| EXERCISE DESCRIPTION |
Render the lines below as a single numbered list, skipping any blank lines and leaving the pictures out.

Start of Block

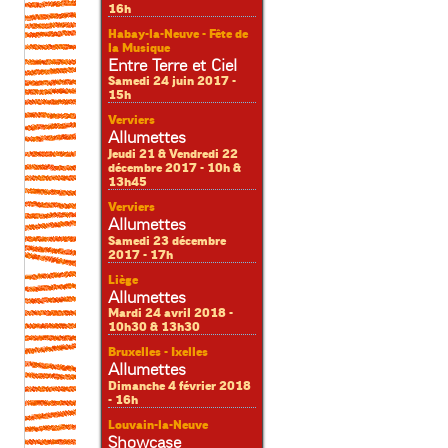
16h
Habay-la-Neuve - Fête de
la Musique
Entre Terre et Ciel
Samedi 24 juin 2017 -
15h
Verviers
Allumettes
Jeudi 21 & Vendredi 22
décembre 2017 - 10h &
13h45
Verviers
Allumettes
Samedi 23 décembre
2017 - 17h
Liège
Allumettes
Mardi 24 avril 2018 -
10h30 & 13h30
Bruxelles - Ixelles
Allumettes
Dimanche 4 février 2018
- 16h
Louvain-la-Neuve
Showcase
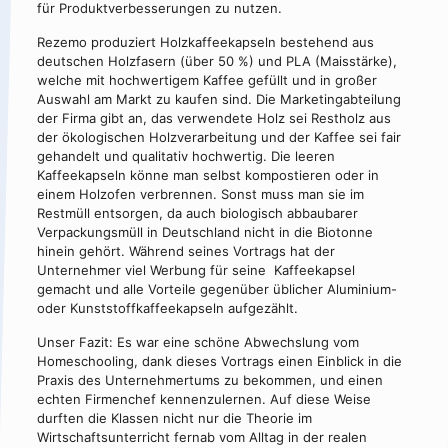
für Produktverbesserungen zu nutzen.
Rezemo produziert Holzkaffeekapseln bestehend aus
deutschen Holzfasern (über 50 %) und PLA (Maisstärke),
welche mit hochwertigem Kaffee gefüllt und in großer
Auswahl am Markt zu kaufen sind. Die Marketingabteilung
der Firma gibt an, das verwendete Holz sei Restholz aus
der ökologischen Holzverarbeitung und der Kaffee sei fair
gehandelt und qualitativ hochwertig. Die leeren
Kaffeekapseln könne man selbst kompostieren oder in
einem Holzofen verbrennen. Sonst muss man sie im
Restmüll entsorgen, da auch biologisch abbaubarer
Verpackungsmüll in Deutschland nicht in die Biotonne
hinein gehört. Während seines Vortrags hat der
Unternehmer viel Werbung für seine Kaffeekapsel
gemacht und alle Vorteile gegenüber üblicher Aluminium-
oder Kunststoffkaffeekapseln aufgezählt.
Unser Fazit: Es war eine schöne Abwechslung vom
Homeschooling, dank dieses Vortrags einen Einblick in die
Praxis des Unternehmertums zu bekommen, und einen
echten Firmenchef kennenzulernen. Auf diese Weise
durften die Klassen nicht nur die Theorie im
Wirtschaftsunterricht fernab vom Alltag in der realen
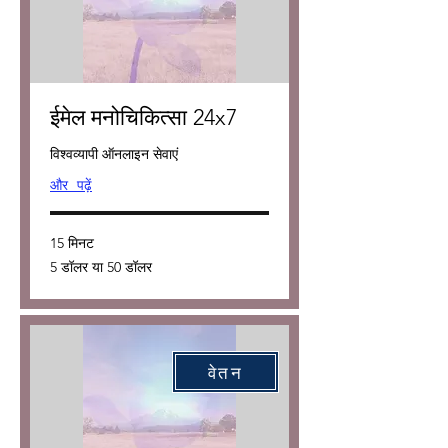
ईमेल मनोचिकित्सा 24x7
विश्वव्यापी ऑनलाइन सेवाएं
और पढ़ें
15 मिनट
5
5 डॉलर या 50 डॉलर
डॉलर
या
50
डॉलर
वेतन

End of Block

| OUTPUT |
1. 16h
2. Habay-la-Neuve - Fête de
3. la Musique
4. Entre Terre et Ciel
5. Samedi 24 juin 2017 -
6. 15h
7. Verviers
8. Allumettes
9. Jeudi 21 & Vendredi 22
10. décembre 2017 - 10h &
11. 13h45
12. Verviers
13. Allumettes
14. Samedi 23 décembre
15. 2017 - 17h
16. Liège
17. Allumettes
18. Mardi 24 avril 2018 -
19. 10h30 & 13h30
20. Bruxelles - Ixelles
21. Allumettes
22. Dimanche 4 février 2018
23. - 16h
24. Louvain-la-Neuve
25. Showcase
26. für Produktverbesserungen zu nutzen.
27. Rezemo produziert Holzkaffeekapseln bestehend aus
28. deutschen Holzfasern (über 50 %) und PLA (Maisstärke),
29. welche mit hochwertigem Kaffee gefüllt und in großer
30. Auswahl am Markt zu kaufen sind. Die Marketingabteilung
31. der Firma gibt an, das verwendete Holz sei Restholz aus
32. der ökologischen Holzverarbeitung und der Kaffee sei fair
33. gehandelt und qualitativ hochwertig. Die leeren
34. Kaffeekapseln könne man selbst kompostieren oder in
35. einem Holzofen verbrennen. Sonst muss man sie im
36. Restmüll entsorgen, da auch biologisch abbaubarer
37. Verpackungsmüll in Deutschland nicht in die Biotonne
38. hinein gehört. Während seines Vortrags hat der
39. Unternehmer viel Werbung für seine Kaffeekapsel
40. gemacht und alle Vorteile gegenüber üblicher Aluminium-
41. oder Kunststoffkaffeekapseln aufgezählt.
42. Unser Fazit: Es war eine schöne Abwechslung vom
43. Homeschooling, dank dieses Vortrags einen Einblick in die
44. Praxis des Unternehmertums zu bekommen, und einen
45. echten Firmenchef kennenzulernen. Auf diese Weise
46. durften die Klassen nicht nur die Theorie im
47. Wirtschaftsunterricht fernab vom Alltag in der realen
48. ईमेल मनोचिकित्सा 24x7
49. विश्वव्यापी ऑनलाइन सेवाएं
50. और पढ़ें
51. 15 मिनट
52. 5
53. 5 डॉलर या 50 डॉलर
54. डॉलर
55. या
56. 50
57. डॉलर
58. वेतन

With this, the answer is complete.